Passage to read:
For decades, scientists have been messing around with mice, worms and monkeys to find ways to prolong life. Already advances in medicine and public health awareness have increased Canadian life expectancy to 81 years -- about a seven-per-cent jump since the 1970s. In America, the average lifespan of 78 is predicted to increase another year every six years. I'll happily take another few healthy decades on this earth (thanks in advance, Google!) but more time won't make our lives richer. Talking about death will.

Unfortunately, mortality has a PR issue: too many of us view death as a mouse in our brains -- a creature we ignore during the day but that gnaws away at our sanity come night. Instead, we should welcome the discussion of death into our homes.

Or, as one site is proposing, literally eat dinner with it. A Seattle-based artist started "Death over Dinner" last summer, an interactive website that helps people plan and invite guests to a meal where the conversation focuses around, well, you guessed it. And there are other initiatives to put talk of death on the table: last year Death Cafés spread across North America, and in July, NPR host Scott Simon live-tweeted his mother's death from the I.C.U. unit.

Excerpted records:
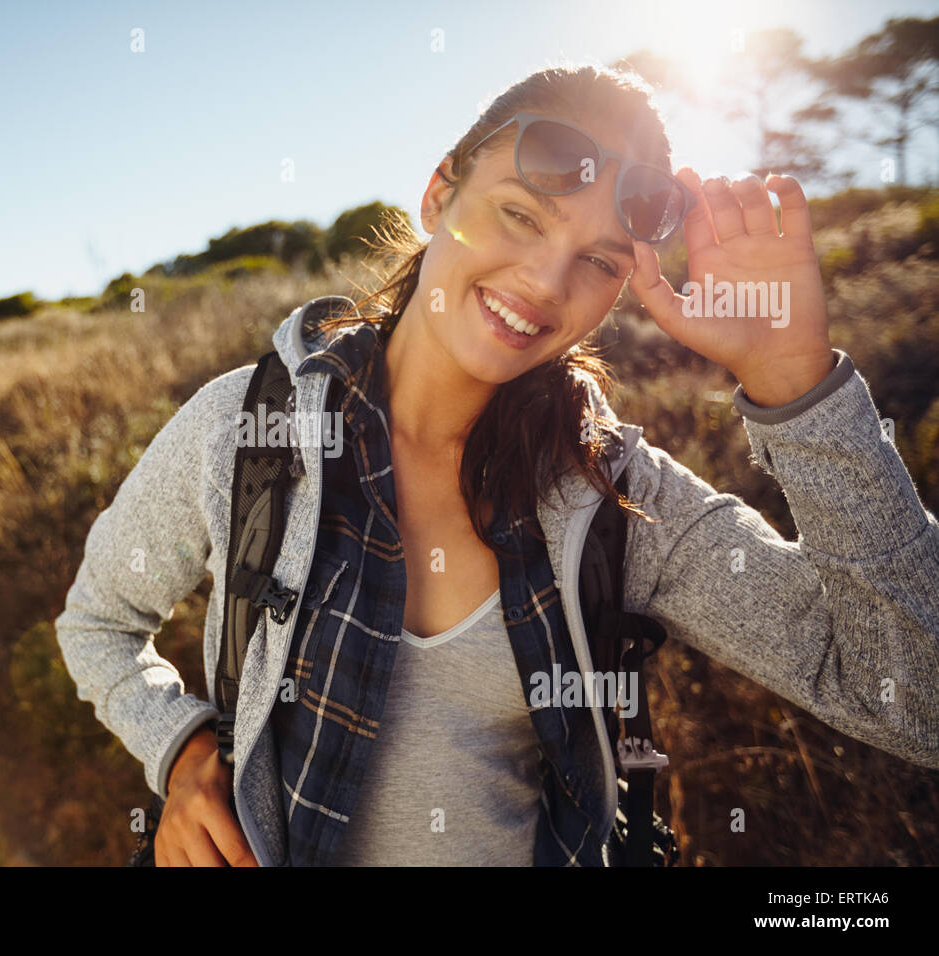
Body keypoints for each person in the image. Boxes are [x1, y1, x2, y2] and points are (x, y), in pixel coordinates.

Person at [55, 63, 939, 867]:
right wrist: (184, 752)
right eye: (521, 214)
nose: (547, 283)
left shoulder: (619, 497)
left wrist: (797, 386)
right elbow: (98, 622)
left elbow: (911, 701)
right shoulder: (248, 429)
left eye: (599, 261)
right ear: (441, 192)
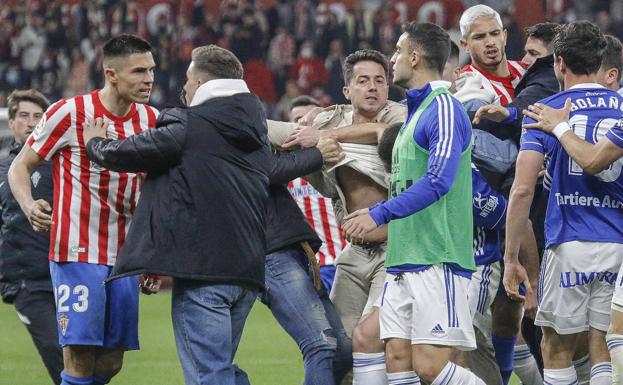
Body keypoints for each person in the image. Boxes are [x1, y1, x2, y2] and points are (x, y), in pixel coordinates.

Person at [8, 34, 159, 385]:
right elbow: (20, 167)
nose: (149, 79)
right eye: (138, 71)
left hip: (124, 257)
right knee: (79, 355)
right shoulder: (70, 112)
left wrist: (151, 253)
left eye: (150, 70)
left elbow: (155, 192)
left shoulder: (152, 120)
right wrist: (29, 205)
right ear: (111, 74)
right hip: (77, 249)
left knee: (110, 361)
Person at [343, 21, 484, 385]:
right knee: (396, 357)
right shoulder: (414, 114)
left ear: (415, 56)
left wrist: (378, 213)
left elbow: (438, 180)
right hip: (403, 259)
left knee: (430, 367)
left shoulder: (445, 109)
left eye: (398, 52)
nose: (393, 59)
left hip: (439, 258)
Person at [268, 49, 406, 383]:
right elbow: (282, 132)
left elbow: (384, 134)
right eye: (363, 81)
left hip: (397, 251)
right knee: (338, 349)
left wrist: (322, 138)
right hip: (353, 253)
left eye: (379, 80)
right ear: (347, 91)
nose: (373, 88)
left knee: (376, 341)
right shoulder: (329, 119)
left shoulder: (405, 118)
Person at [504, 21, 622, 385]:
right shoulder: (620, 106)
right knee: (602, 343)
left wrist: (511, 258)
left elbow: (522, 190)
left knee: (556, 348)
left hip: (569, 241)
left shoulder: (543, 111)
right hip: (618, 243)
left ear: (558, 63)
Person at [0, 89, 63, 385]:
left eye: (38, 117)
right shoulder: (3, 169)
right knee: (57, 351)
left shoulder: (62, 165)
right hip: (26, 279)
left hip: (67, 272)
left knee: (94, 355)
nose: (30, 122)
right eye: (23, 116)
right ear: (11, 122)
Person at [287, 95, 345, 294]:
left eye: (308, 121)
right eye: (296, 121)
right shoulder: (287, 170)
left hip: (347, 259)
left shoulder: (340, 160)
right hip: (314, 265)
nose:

Brief 1:
Repeat word for word the stretch of the passage on death from "For decades, scientists" through "into our homes.".
Brief 2:
Name every animal that, according to the passage on death, scientists have experimented on to find ways to prolong life.
The listing is not required for this exercise.

Final answer 1:
For decades, scientists have been messing around with mice, worms and monkeys to find ways to prolong life. Already advances in medicine and public health awareness have increased Canadian life expectancy to 81 years -- about a seven-per-cent jump since the 1970s. In America, the average lifespan of 78 is predicted to increase another year every six years. I'll happily take another few healthy decades on this earth (thanks in advance, Google!) but more time won't make our lives richer. Talking about death will.

Unfortunately, mortality has a PR issue: too many of us view death as a mouse in our brains -- a creature we ignore during the day but that gnaws away at our sanity come night. Instead, we should welcome the discussion of death into our homes.

Final answer 2:
Mice, worms and monkeys.